● **Votre travail**:
A – Selon le passage choisi, quel animal est croisé pendant le ramassage des déchets flottants ?
B – Résumez le passage choisi en deux phrases.
C – Recopiez le passage choisi entre « La beauté du » et « cherchant à survivre. », bornes incluses.
══ Passage choisi
Ma peur des profondeurs s’est changée en respect, puis en amour.
L’apnée est devenue ma discipline de vie : une manière d’être heureux, lucide et à ma place. Chaque immersion est une prière.
Cette connexion m’a mené vers la compétition internationale, mais surtout vers une compréhension plus profonde de notre lien à la nature.
La beauté du bleu, la rencontre avec une tortue, un requin, un banc de poissons — tout cela me rappelle combien la mer est un miroir de nous-mêmes.
Dans l’eau, je me sens en paix, en harmonie avec ce monde fragile et merveilleux.
Un jour, en prière avant un entraînement, j’ai entendu une voix me dire :
« Désormais, tu ne parleras plus à tous les habitants de la mer, mais à moi. Mon nom est Samudradeva. »
Puis, la voix ajouta :
« À partir de maintenant, tu ne manqueras jamais de ramasser le plastique que tu trouves. »
J’ai obéi. Ce jour-là, alors que je ramassais les déchets flottants, j’ai croisé un requin mako. De la peur est née une expérience d’unité : plus de différence entre lui et moi, deux êtres fatigués, cherchant à survivre.
Je suis ressorti indemne, mais profondément transformé. Cet épisode m’a appris que l’océan peut être un maître spirituel, parfois rude, toujours juste.
Cela fait plusieurs années que je plonge chaque jour dans la mer Rouge.
Sa beauté reste saisissante, mais la dégradation est visible : coraux qui s’éteignent, tortues plus rares, poissons en quête de nourriture.
════
══ Données d'entrée
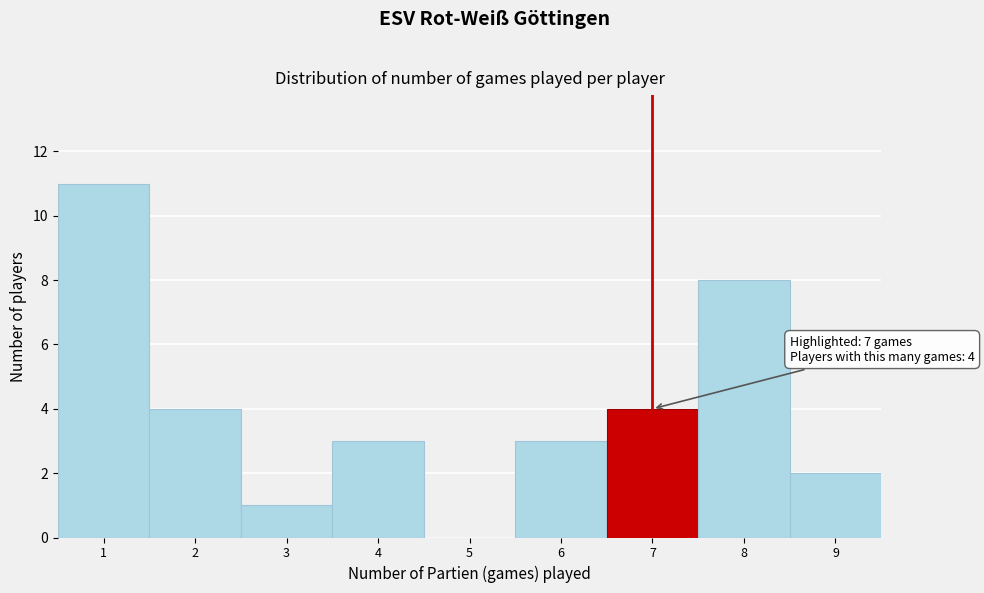

Over which range of the x-axis is the bar tallest?

0.5 to 1.5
════
● **Réponses rédigées**:
A – Un requin mako.

B – La peur des profondeurs s'est changée en respect puis en amour, et l'apnée est devenue une discipline de vie. Une voix nommée Samudradeva a demandé de toujours ramasser le plastique trouvé, ce qui a conduit à une rencontre avec un requin mako vécue comme une expérience d'unité, et la mer Rouge, explorée chaque jour depuis plusieurs années, montre aujourd'hui une dégradation visible malgré sa beauté.

C –
La beauté du bleu, la rencontre avec une tortue, un requin, un banc de poissons — tout cela me rappelle combien la mer est un miroir de nous-mêmes.
Dans l’eau, je me sens en paix, en harmonie avec ce monde fragile et merveilleux.
Un jour, en prière avant un entraînement, j’ai entendu une voix me dire :
« Désormais, tu ne parleras plus à tous les habitants de la mer, mais à moi. Mon nom est Samudradeva. »
Puis, la voix ajouta :
« À partir de maintenant, tu ne manqueras jamais de ramasser le plastique que tu trouves. »
J’ai obéi. Ce jour-là, alors que je ramassais les déchets flottants, j’ai croisé un requin mako. De la peur est née une expérience d’unité : plus de différence entre lui et moi, deux êtres fatigués, cherchant à survivre.